*Saved data entries*.
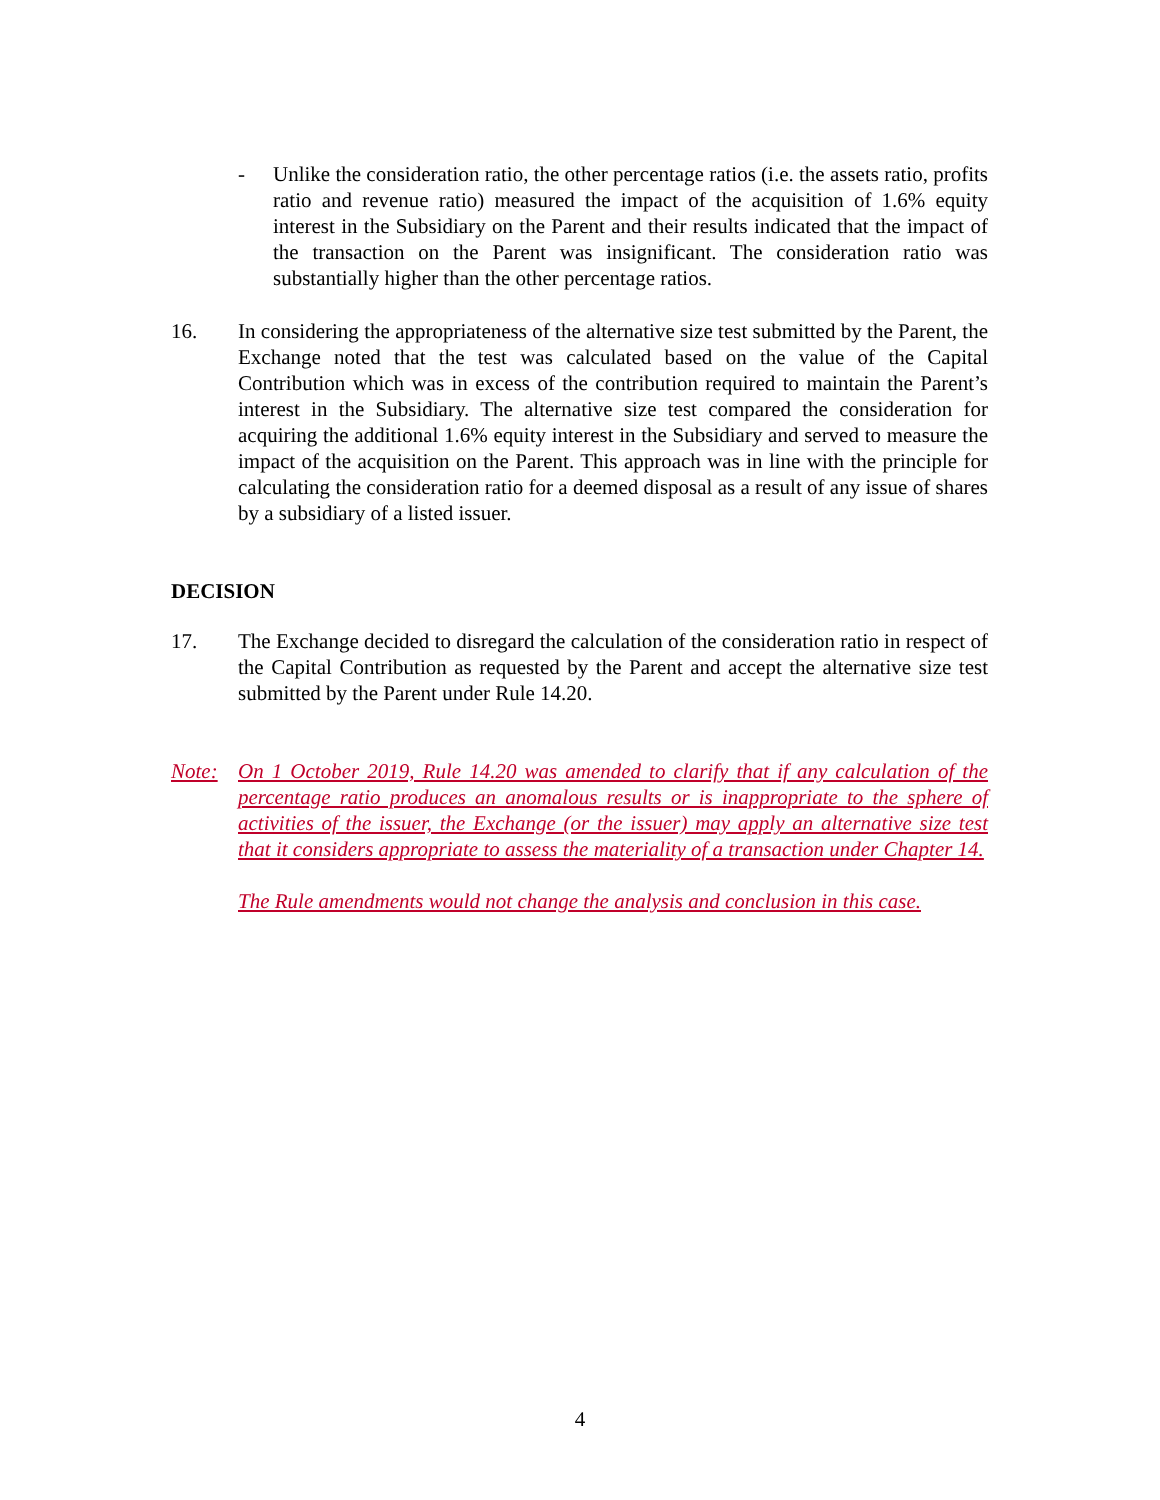- Unlike the consideration ratio, the other percentage ratios (i.e. the assets ratio, profits ratio and revenue ratio) measured the impact of the acquisition of 1.6% equity interest in the Subsidiary on the Parent and their results indicated that the impact of the transaction on the Parent was insignificant. The consideration ratio was substantially higher than the other percentage ratios.
16. In considering the appropriateness of the alternative size test submitted by the Parent, the Exchange noted that the test was calculated based on the value of the Capital Contribution which was in excess of the contribution required to maintain the Parent’s interest in the Subsidiary. The alternative size test compared the consideration for acquiring the additional 1.6% equity interest in the Subsidiary and served to measure the impact of the acquisition on the Parent. This approach was in line with the principle for calculating the consideration ratio for a deemed disposal as a result of any issue of shares by a subsidiary of a listed issuer.
DECISION
17. The Exchange decided to disregard the calculation of the consideration ratio in respect of the Capital Contribution as requested by the Parent and accept the alternative size test submitted by the Parent under Rule 14.20.
Note: On 1 October 2019, Rule 14.20 was amended to clarify that if any calculation of the percentage ratio produces an anomalous results or is inappropriate to the sphere of activities of the issuer, the Exchange (or the issuer) may apply an alternative size test that it considers appropriate to assess the materiality of a transaction under Chapter 14.
The Rule amendments would not change the analysis and conclusion in this case.
4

*WORK TO COMPLETE*.
Take every line above that includes "Rule" and list it.

*SOLUTION FOR THIS TASK*.
17. The Exchange decided to disregard the calculation of the consideration ratio in respect of the Capital Contribution as requested by the Parent and accept the alternative size test submitted by the Parent under Rule 14.20.
Note: On 1 October 2019, Rule 14.20 was amended to clarify that if any calculation of the percentage ratio produces an anomalous results or is inappropriate to the sphere of activities of the issuer, the Exchange (or the issuer) may apply an alternative size test that it considers appropriate to assess the materiality of a transaction under Chapter 14.
The Rule amendments would not change the analysis and conclusion in this case.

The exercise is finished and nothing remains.